La complexité des  états financiers en IFRS vient de faire l’objet d’un bulletin commun élaboré par l’Efrag (L’European Financial Reporting Advisory Group) et les normalisateurs comptables nationaux  français (ANC), allemand (DRSC), britannique (FRC) et italien (OIC). Ce rapport, publié le 10 février 2014, confirme que le débat sur les normes internationales dépasse largement le cadre français.  Le bulletin est destiné à encourager les discussions sur les normes et  appelle les parties prenantes à formuler leurs commentaires. Cette consultation servira à donner plus de poids aux européens dans le débat sur le cadre conceptuel des normes internationales, initié par l’IASB.  Le bulletin commun rappelle que bon nombres de rapports publiés au sein de l’Union font état de la complexité des normes IFRS. Il analyse les causes de la complexité de façon détaillée et  propose que  le cadre conceptuel de l’IASB prenne en compte ce problème et rende l’utilisation des normes aussi facile que possible.  Il relève, entre autres, que la complexité est en partie due à la sophistication grandissante des transactions, mais aussi à la multitude de détails pris en compte dans les normes  ou encore à une formulation absconse qui rend les standards incompréhensibles.

 

Par ailleurs, coté utilisateurs, la complexité des normes a également été l’argument principal en défaveur des IFRS dans une étude à paraître en mai 2014 sur ces normes et les PME-ETI cotées.
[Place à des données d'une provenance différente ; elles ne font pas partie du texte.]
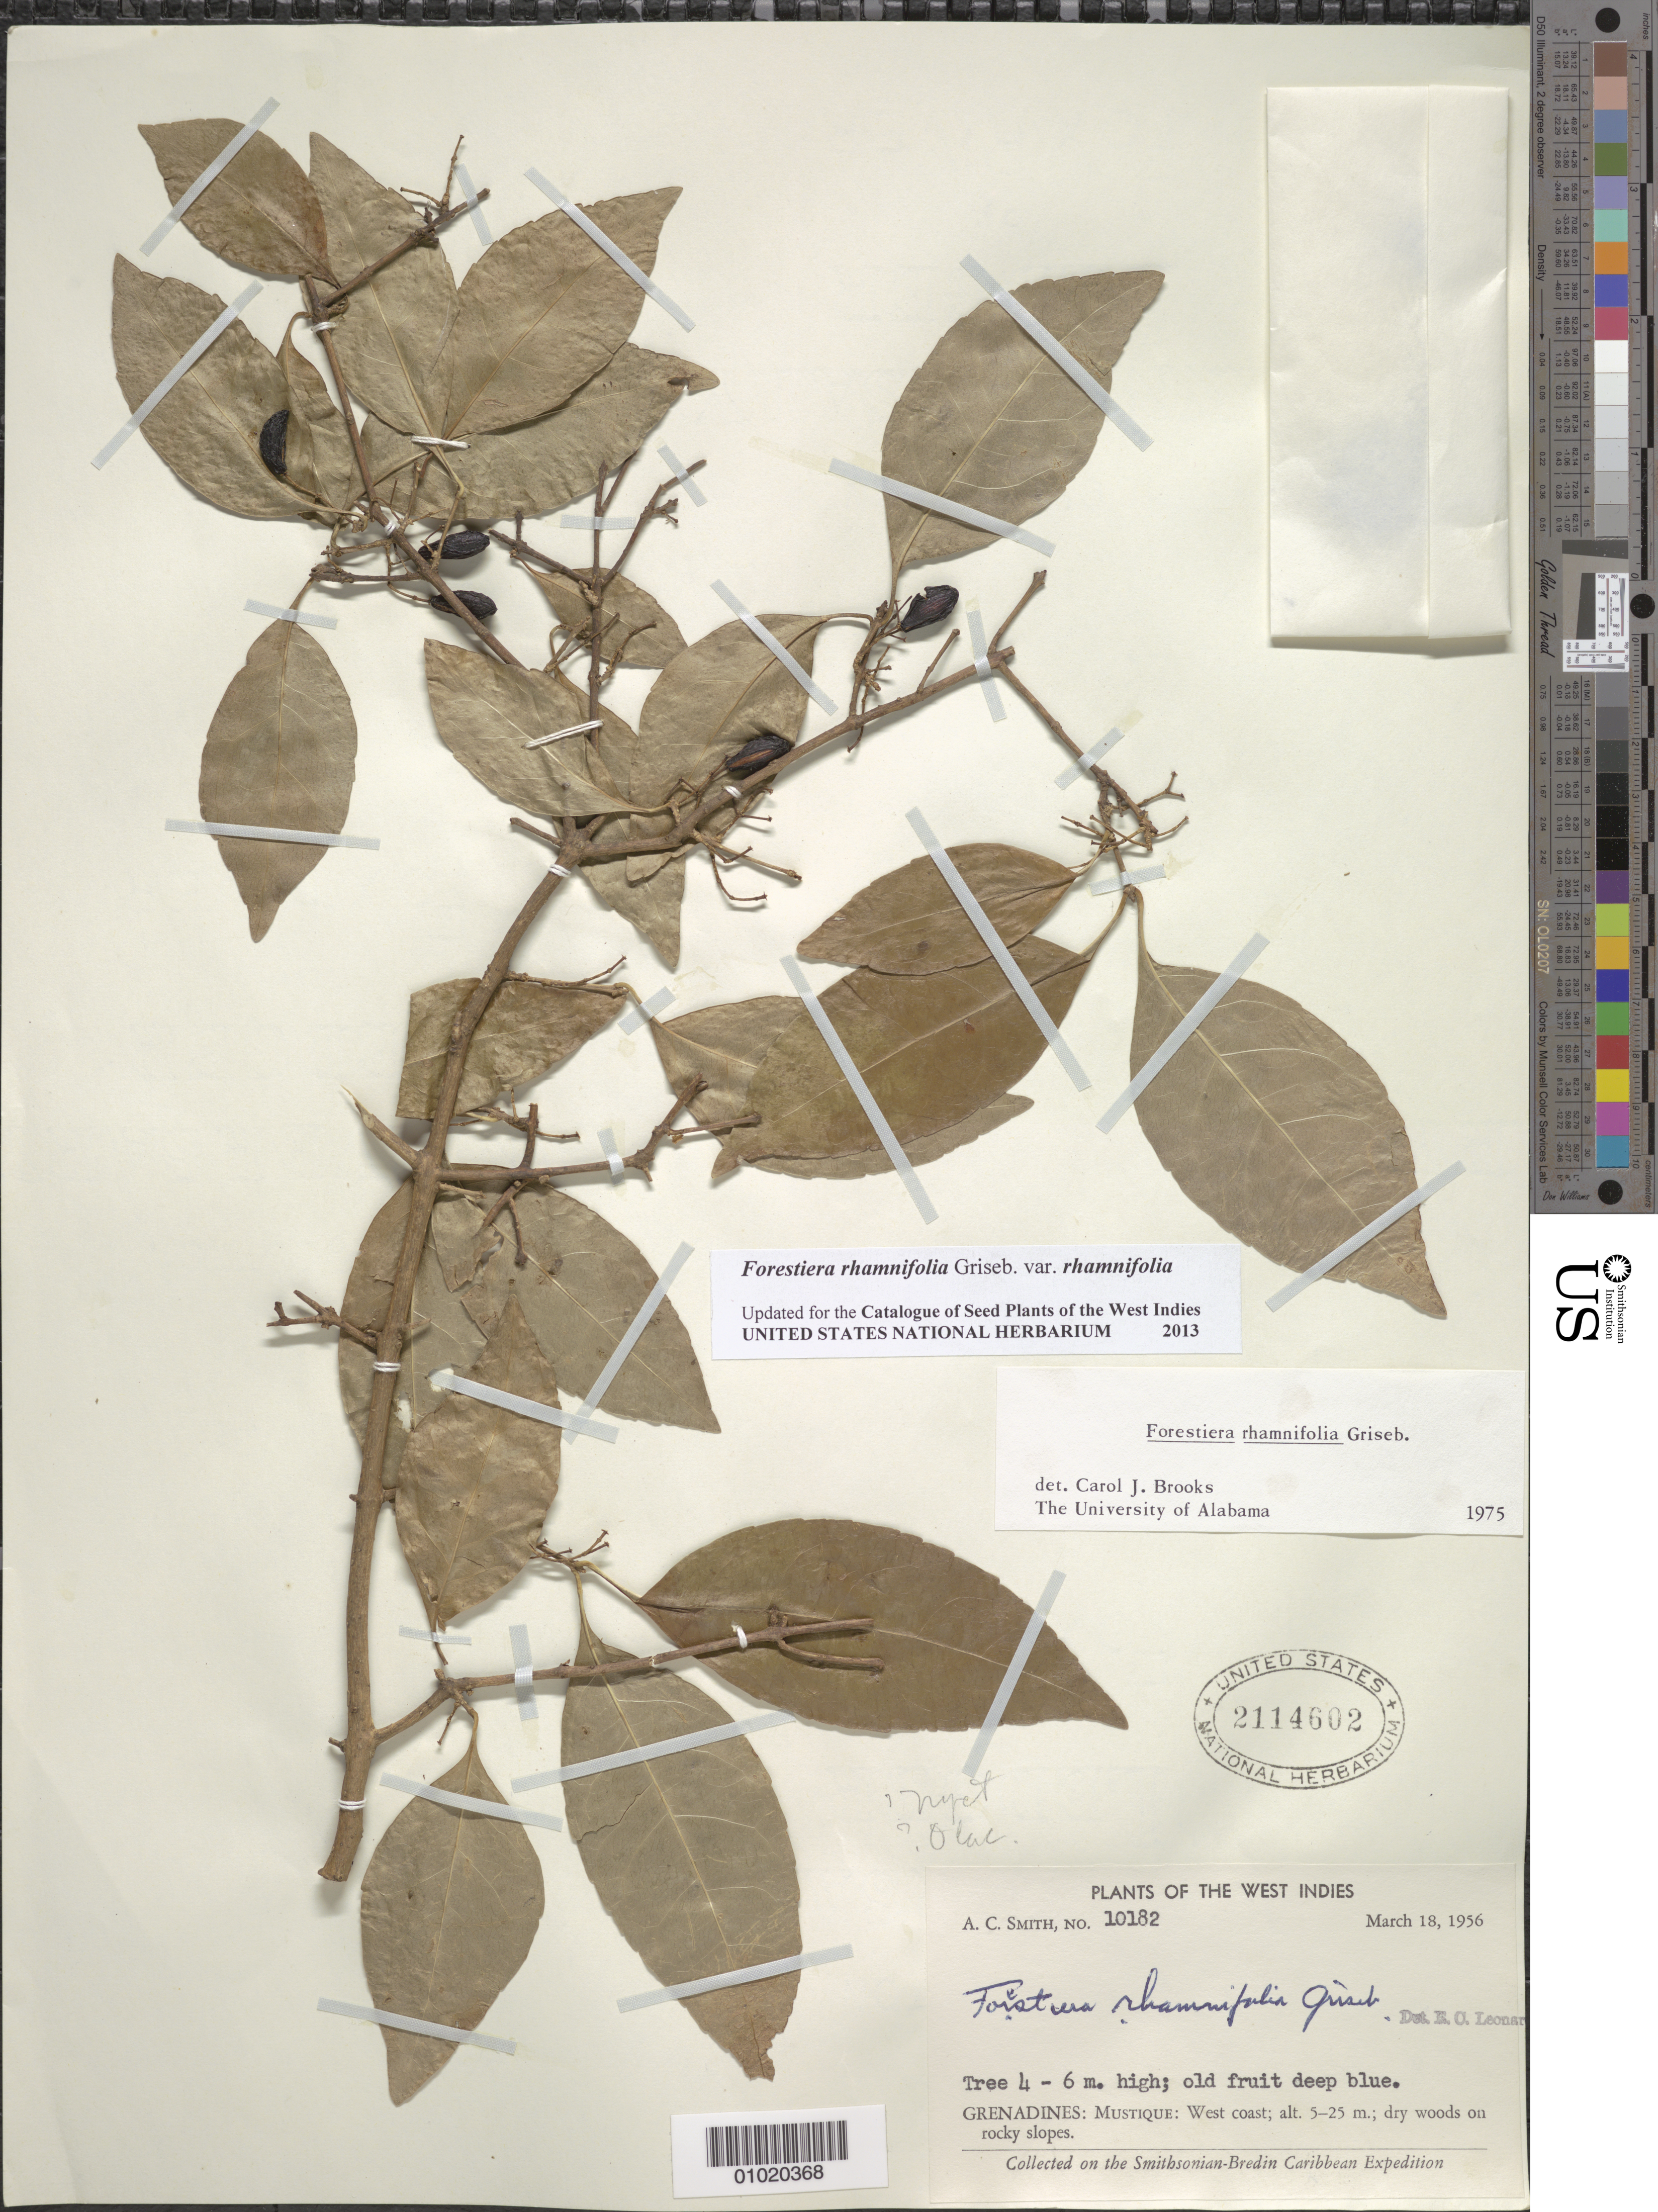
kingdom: Plantae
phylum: Tracheophyta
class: Magnoliopsida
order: Lamiales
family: Oleaceae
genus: Forestiera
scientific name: Forestiera rhamnifolia var. rhamnifolia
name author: Griseb.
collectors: A. C. Smith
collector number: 10182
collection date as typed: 18 Mar 1956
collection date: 1956-03-18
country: St. Vincent - Grenadines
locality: Grenadines: Mustique: West coast; dry woods on rocky slopes.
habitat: Dry woods on rocky slopes.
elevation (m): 5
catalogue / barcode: US 2114602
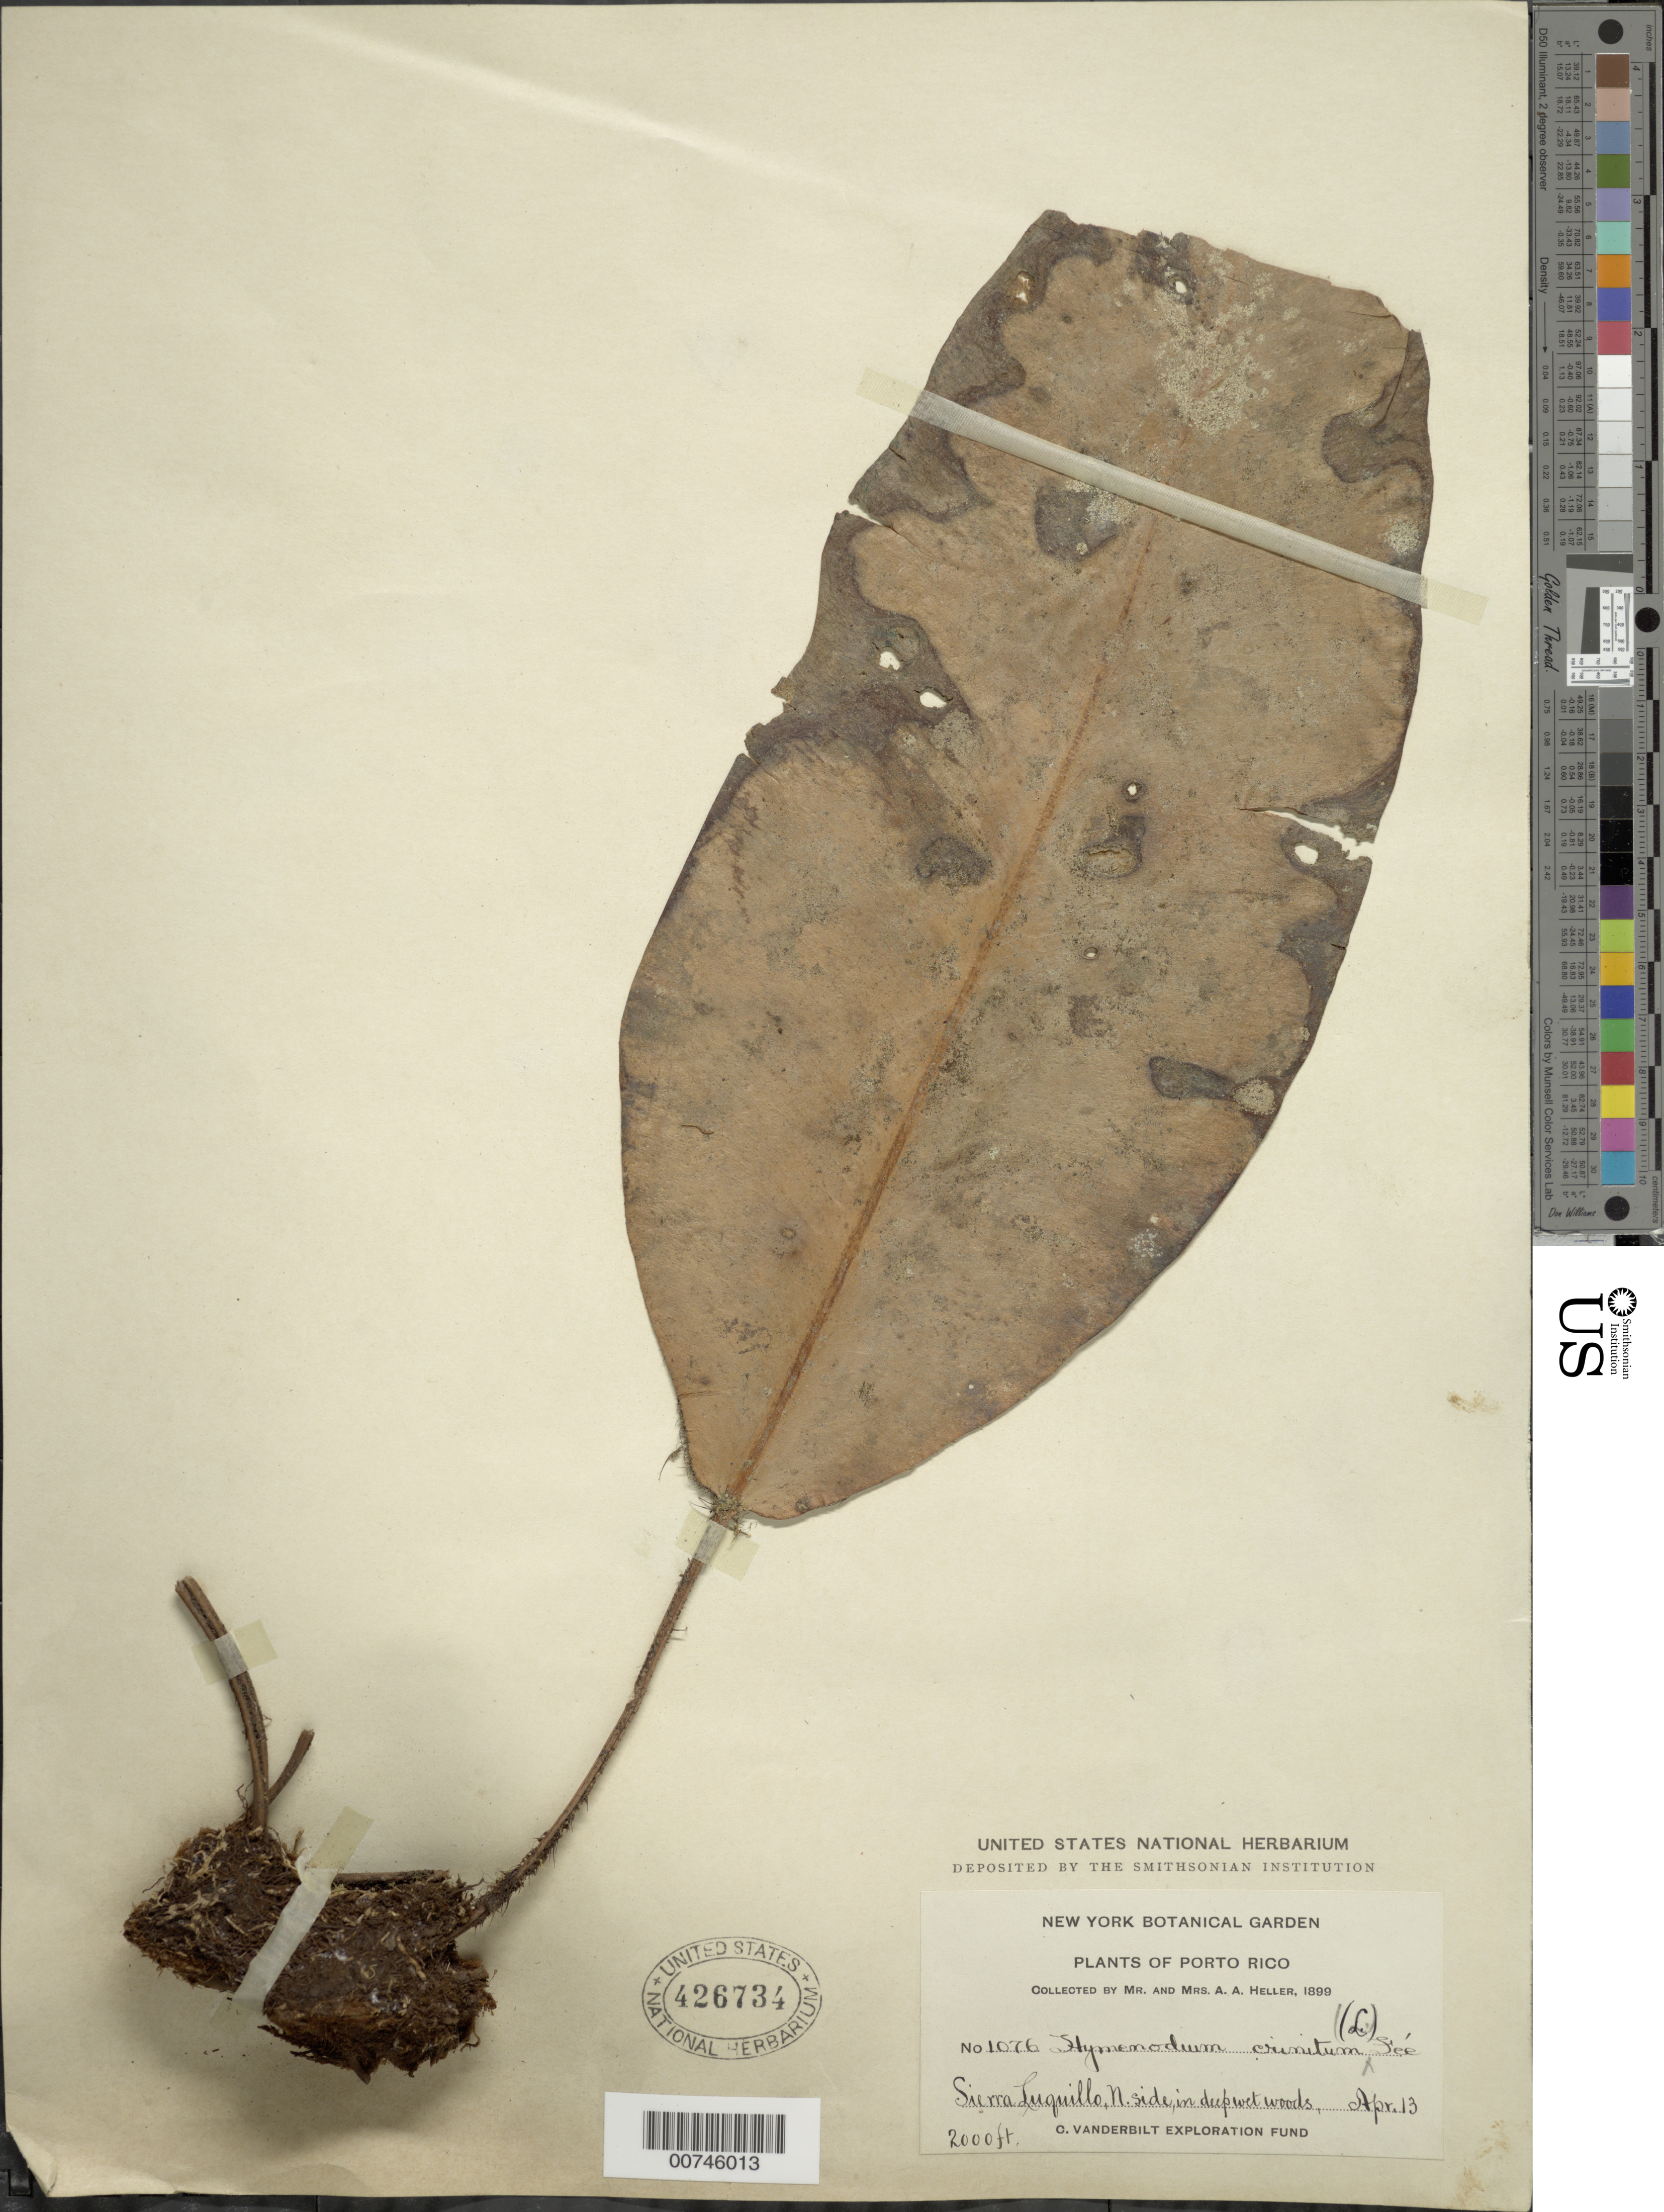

L’étude élaborée par Mathieu Canonier, mandaté par l’ANC, et Laurence Gialdini, enseignant-chercheur co-responsable du pôle finance de l’ESDES (École de Management Université Catholique de Lyon), consistait à récolter les observations de six CAC experts comptables et une trentaine de récits de pratiques de dirigeants d’entreprises concernées. Il en est ressorti là encore une forte complexité de mise en œuvre,  mais aussi le fait que les IFRS  provoqueraient plus de volatilité  dans les postes du bilan et du compte de résultat. Ces normes rendraient même les comptes moins lisibles et  entraîneraient une gestion plus court termiste. Elles auraient été pensées pour les grandes entreprises et par conséquent, elles resteraient incompatibles avec la réalité des PME-ETI.